Um dos exemplos utilizados pelo rabino para explicar a tese, no livro a Alma Imoral, que serviu de roteiro para o monólogo interpretado por Clarice Niskier, de muito sucesso, é justamente a relação corpo-alma. Ao longo dos anos, a cultura afirmou ser o corpo a fonte do imoral e a alma, do moral. O primeiro ato de Adão e Eva como seres conscientes foi cobrir o corpo nu, dando a noção de indecência e imoralidade do corpo, frente ao despertar da alma supostamente moral. No entanto, é justamente o contrário. A alma é imoral e não o corpo.

A tradição tem três eixos: a família, os contratos sociais e as crenças. A primeira foi moldada para atender às necessidades reprodutivas; os segundos, para preservação da vida humana; as terceiras, para respaldar tudo isso no plano ideológico. O processo civilizatório é a transgressão das tradições, ultrapassando-as, geração após geração, mas preserva esses objetivos vitais.

No teatro, Clarice Niskier apresenta o monólogo em estado de nudez real e, ao mesmo tempo, simbólica. A alma desnuda, em conflito com o corpo vestido, coloca em xeque dogmas religiosos. “A psicologia evolucionista aponta o corpo como o gerador da moralidade. É justamente para dar conta de seus interesses de preservação que a moralidade é engendrada. Esta moralidade é oposta às forças transgressoras da alma. Assim, a alma vive do que a sociedade reconhece como imoral”, argumenta o rabino.

Quarta-feira de Cinzas
Toda nudez será castigada, diria Nelson Rodrigues, menos no carnaval. É impressionante o ressurgimento do carnaval de rua em todo o país como uma festa de grandes multidões. Já era uma tradição no Rio de Janeiro, Salvador e Recife/Olinda, mas agora se transformou em megaevento popular em outras cidades, como São Paulo, cujo carnaval já não deve nada a ninguém, e Brasília, cujos blocos tomam conta do Plano Piloto desde a semana passada. De onde vem tanta energia? Não é das academias de ginástica, é da tal alma imoral. E de certas contradições entre a revolução nos costumes, que a liberdade proporciona, e os preconceitos arraigados e discriminações que as pessoas sofrem no cotidiano, pelos mais diversos motivos. O carnaval as liberta.

O antropólogo Roberto Da Matta, há mais de 40 anos, nos demonstrou que o carnaval é um ritual que vira pelo avesso as tradições de nossa sociedade: o povo organiza a festa, os pobres se vestem de nobres, as mulheres aparecem irreverentes e desnudas, troca-se o dia pela noite, a relação com o sobrenatural e o imaginário se materializa nas ruas por meio das pessoas comuns.

“Carnavais, malandros e heróis” também nos mostra porque a festa tem que acontecer, apesar das tragédias recentes, como as de Brumadinho e do Ninho do Urubu.

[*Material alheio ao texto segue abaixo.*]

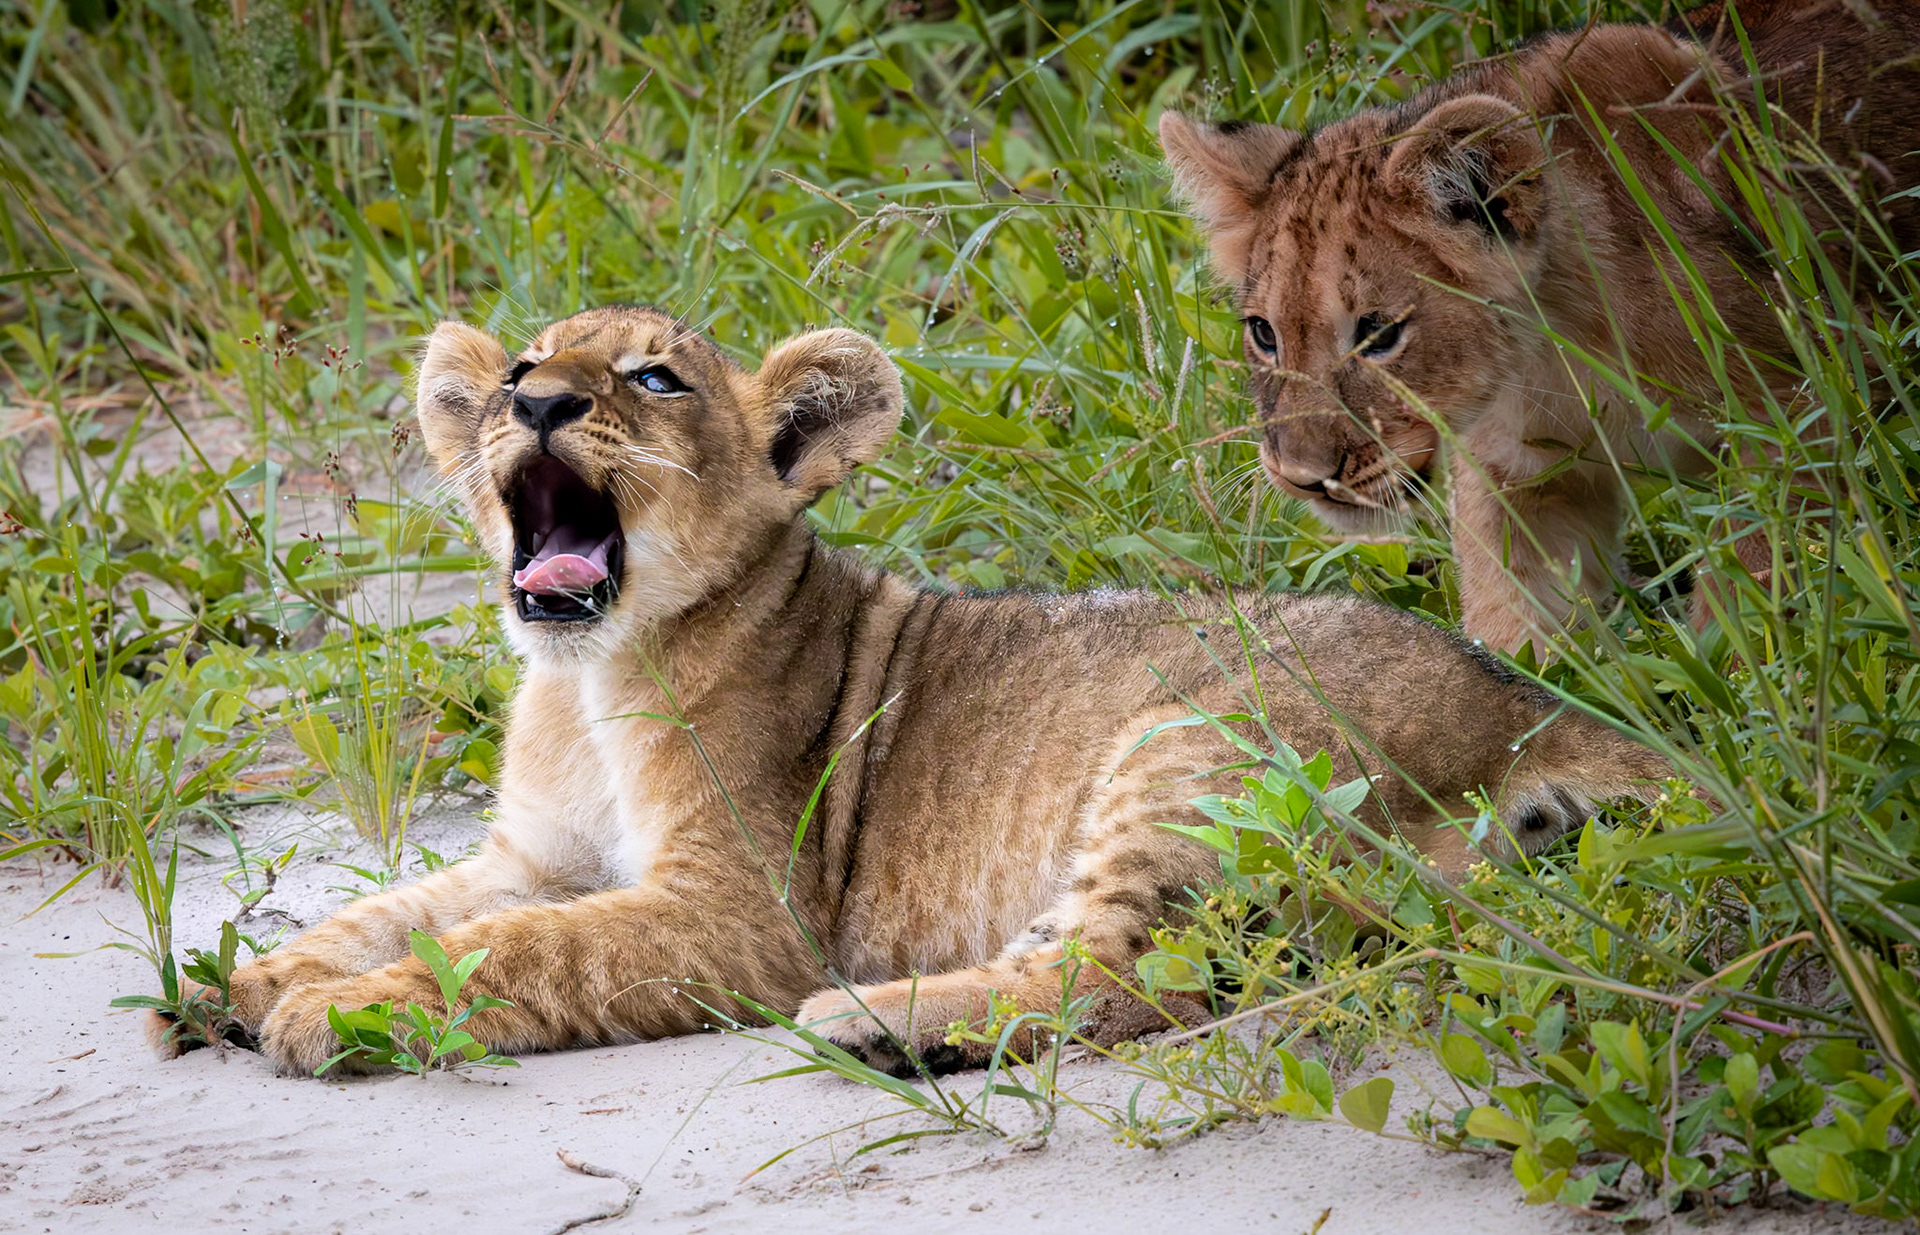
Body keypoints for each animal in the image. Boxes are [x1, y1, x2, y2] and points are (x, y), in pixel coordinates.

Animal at [156, 306, 1671, 1077]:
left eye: (650, 376)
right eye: (519, 371)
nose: (535, 405)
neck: (583, 680)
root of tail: (1535, 709)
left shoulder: (744, 916)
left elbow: (515, 950)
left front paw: (339, 1014)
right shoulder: (540, 852)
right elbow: (397, 908)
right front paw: (250, 976)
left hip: (1192, 737)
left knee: (1134, 976)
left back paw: (871, 1021)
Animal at [1160, 0, 1920, 653]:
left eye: (1378, 334)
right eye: (1264, 333)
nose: (1301, 478)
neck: (1555, 347)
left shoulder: (1803, 411)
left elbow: (1756, 588)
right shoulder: (1520, 476)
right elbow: (1512, 626)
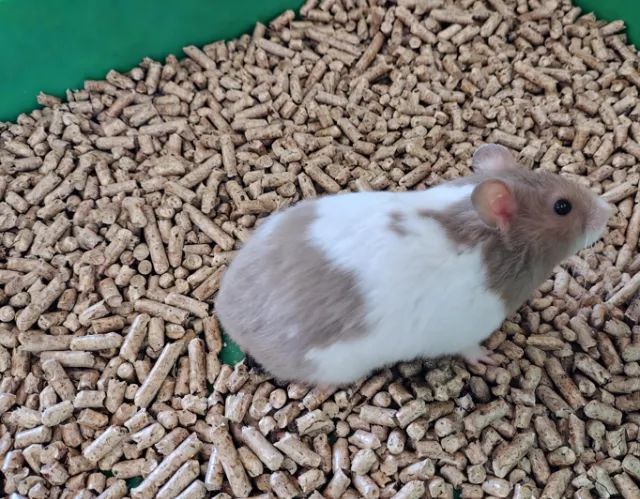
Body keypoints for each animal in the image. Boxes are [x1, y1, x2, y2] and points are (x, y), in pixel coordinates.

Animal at [216, 144, 612, 385]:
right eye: (562, 207)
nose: (609, 211)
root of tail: (225, 314)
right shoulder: (465, 330)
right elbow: (471, 350)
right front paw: (492, 359)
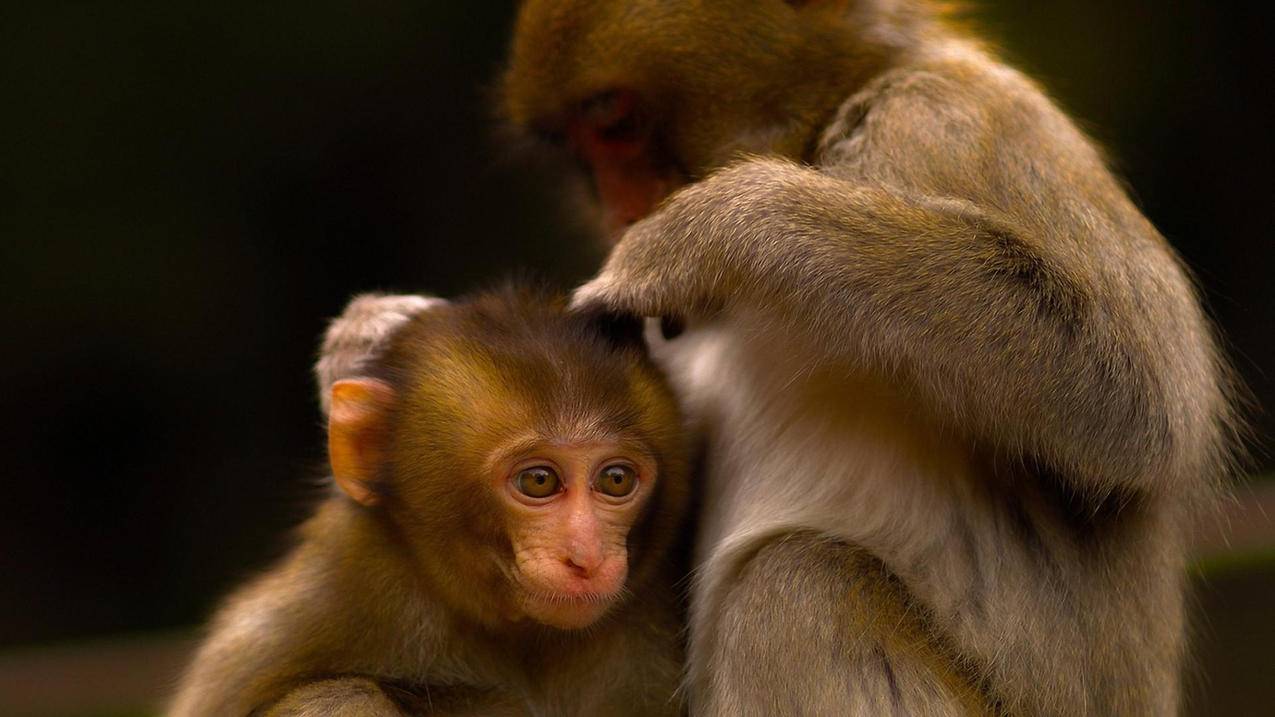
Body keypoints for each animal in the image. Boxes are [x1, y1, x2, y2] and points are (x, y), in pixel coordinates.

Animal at [318, 1, 1244, 709]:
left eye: (615, 122)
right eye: (583, 148)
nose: (617, 208)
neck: (832, 120)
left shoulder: (948, 122)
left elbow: (1132, 397)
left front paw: (712, 229)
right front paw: (366, 337)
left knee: (795, 587)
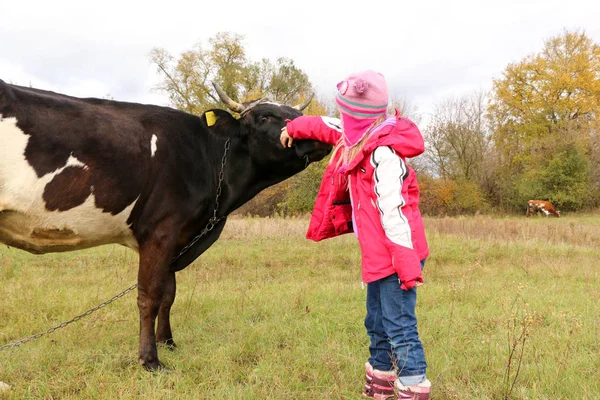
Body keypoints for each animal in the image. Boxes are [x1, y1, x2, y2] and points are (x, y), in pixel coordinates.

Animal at [0, 79, 330, 370]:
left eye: (296, 113)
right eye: (265, 117)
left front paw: (168, 342)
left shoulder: (177, 237)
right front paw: (150, 360)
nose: (320, 132)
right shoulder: (160, 231)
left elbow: (169, 294)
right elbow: (149, 296)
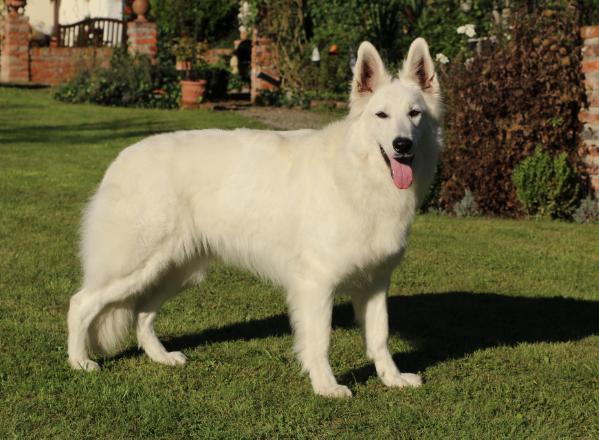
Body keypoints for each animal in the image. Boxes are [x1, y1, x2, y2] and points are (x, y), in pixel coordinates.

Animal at [68, 37, 442, 398]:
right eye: (381, 115)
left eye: (415, 114)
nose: (402, 145)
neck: (358, 172)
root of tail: (121, 159)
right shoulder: (316, 283)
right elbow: (319, 341)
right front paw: (325, 386)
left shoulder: (376, 282)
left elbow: (380, 337)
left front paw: (392, 379)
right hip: (135, 267)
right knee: (80, 303)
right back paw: (79, 362)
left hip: (178, 269)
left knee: (143, 311)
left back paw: (160, 357)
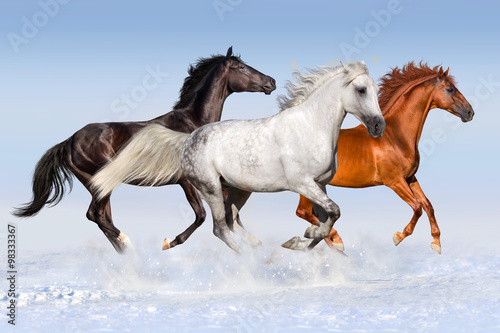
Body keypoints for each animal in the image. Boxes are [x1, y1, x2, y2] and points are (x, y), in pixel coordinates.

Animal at [13, 46, 278, 252]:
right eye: (241, 67)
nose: (271, 82)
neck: (191, 124)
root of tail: (69, 141)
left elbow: (231, 213)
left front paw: (254, 244)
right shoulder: (187, 182)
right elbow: (202, 216)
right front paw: (169, 242)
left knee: (101, 216)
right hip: (99, 182)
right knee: (95, 215)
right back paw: (127, 243)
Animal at [92, 60, 384, 252]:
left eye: (375, 89)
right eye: (361, 90)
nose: (379, 126)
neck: (310, 126)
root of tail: (188, 138)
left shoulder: (319, 185)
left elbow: (326, 221)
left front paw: (300, 240)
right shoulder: (302, 183)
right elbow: (334, 211)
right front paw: (300, 239)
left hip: (238, 189)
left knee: (231, 220)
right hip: (210, 188)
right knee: (220, 227)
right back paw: (249, 263)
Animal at [294, 62, 474, 253]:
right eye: (450, 89)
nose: (470, 112)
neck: (395, 135)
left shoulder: (410, 177)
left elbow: (428, 205)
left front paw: (436, 242)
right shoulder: (394, 181)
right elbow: (417, 207)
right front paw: (399, 236)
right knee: (304, 212)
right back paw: (334, 241)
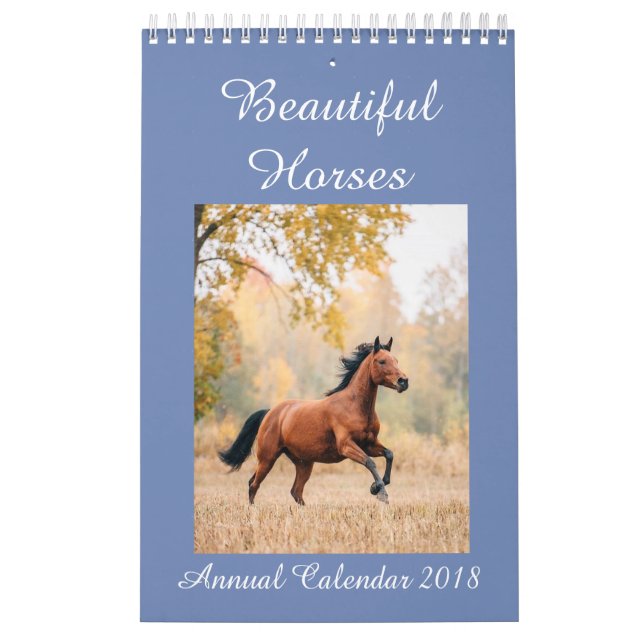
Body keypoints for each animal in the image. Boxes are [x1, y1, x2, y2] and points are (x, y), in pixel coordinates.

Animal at [218, 336, 409, 505]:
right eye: (381, 361)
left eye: (396, 360)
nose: (404, 381)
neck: (354, 406)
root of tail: (270, 412)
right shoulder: (346, 445)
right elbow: (370, 462)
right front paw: (381, 493)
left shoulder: (369, 444)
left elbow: (389, 454)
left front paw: (376, 487)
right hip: (267, 458)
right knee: (254, 484)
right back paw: (252, 511)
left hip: (304, 463)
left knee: (295, 491)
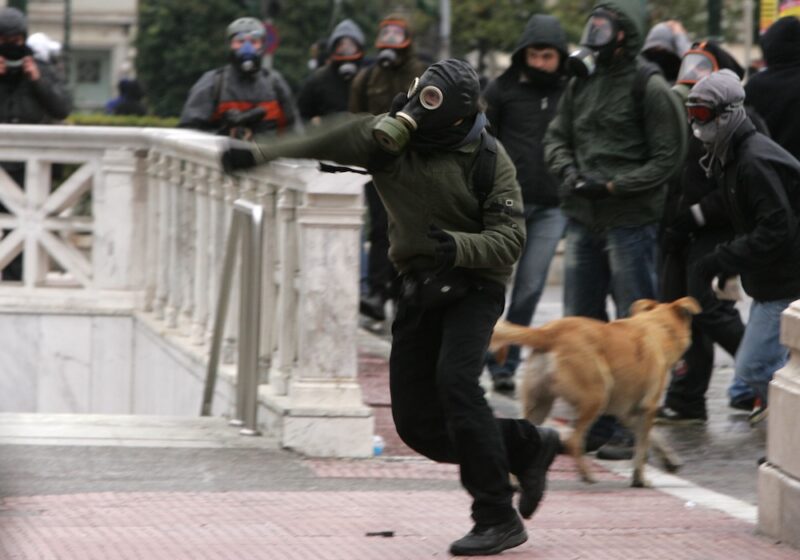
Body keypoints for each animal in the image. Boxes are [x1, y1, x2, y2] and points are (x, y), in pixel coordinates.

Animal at [488, 298, 700, 486]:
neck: (658, 327)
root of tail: (549, 332)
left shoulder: (629, 413)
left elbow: (655, 437)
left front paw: (669, 459)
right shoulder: (647, 408)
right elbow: (642, 446)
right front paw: (640, 478)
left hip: (540, 405)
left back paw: (515, 481)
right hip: (596, 397)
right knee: (573, 441)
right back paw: (587, 475)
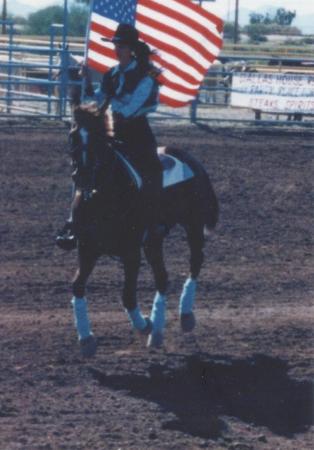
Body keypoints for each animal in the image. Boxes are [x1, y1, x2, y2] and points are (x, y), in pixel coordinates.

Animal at [66, 103, 218, 356]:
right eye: (73, 135)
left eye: (98, 139)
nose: (83, 176)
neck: (103, 195)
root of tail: (189, 159)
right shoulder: (87, 249)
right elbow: (77, 286)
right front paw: (86, 338)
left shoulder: (131, 253)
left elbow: (128, 296)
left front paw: (144, 324)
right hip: (154, 242)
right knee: (162, 278)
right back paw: (157, 332)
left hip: (193, 226)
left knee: (195, 262)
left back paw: (184, 314)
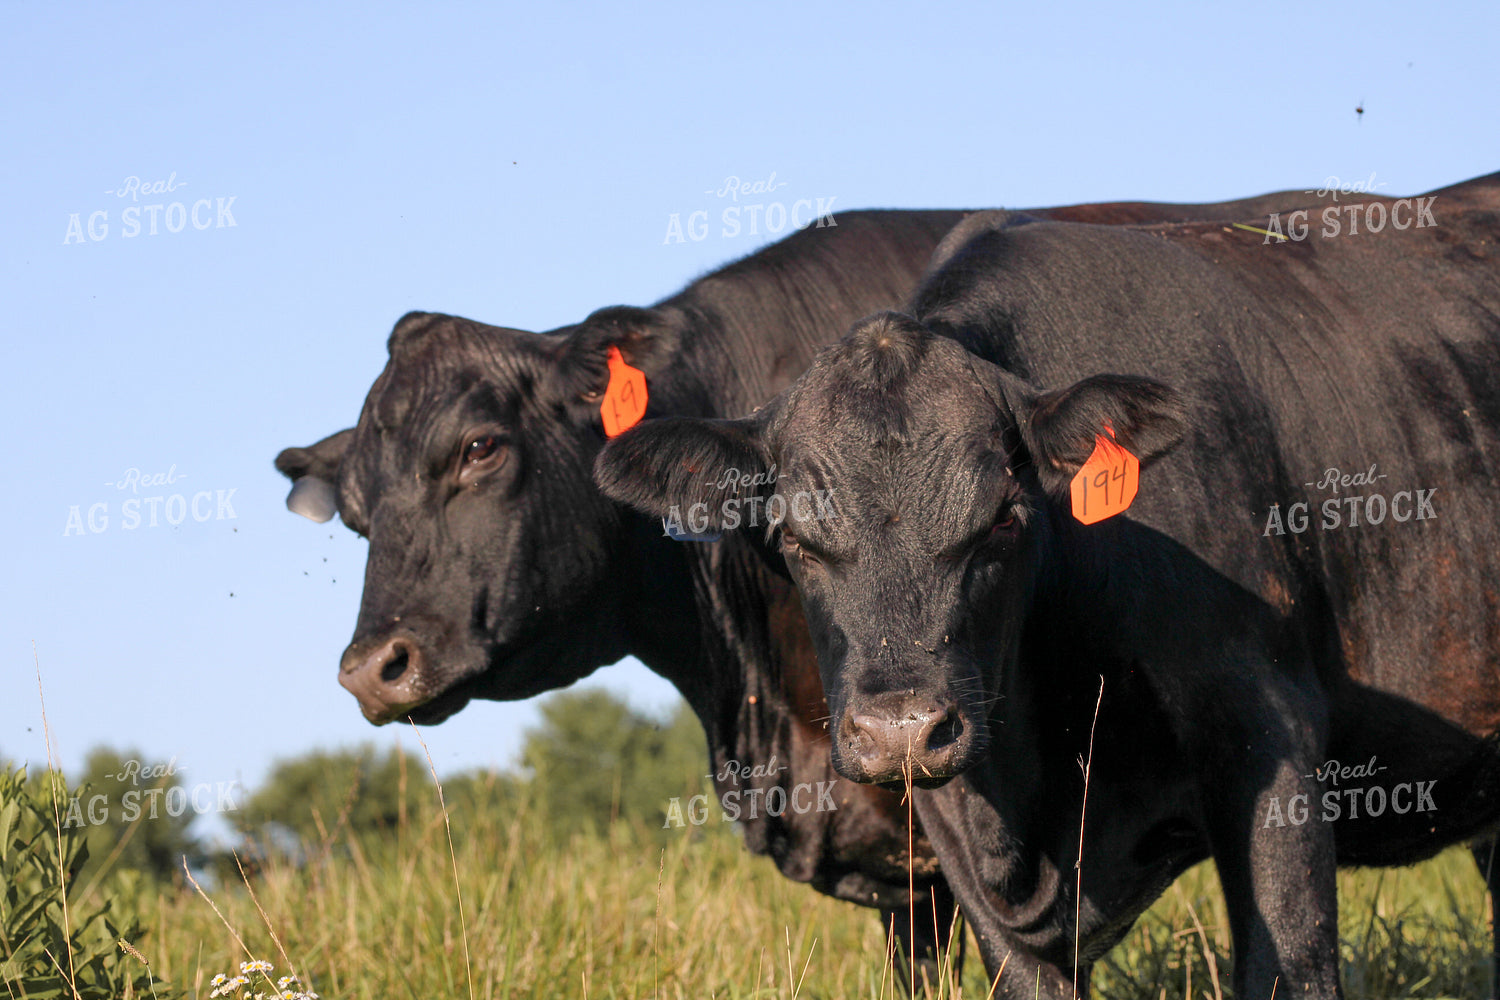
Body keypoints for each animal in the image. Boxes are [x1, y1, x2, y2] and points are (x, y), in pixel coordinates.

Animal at [593, 172, 1500, 997]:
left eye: (1003, 517)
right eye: (791, 537)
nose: (900, 731)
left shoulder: (1269, 727)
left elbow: (1289, 964)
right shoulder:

Com seus pierrôs e colombinas, porta-bandeiras e mestres-salas, monstros e palhaços, marinheiros e melindrosas, pinguins e batmans, super-homens e mulheres-maravilha, o carnaval é o abre-alas da crítica social e das mudanças dos costumes. Na Quarta-feira de Cinzas, a festa acaba e tudo volta ao normal, mas é sempre bom parar para pensar no recado dos foliões. Eles mostram o que se passa na alma das ruas.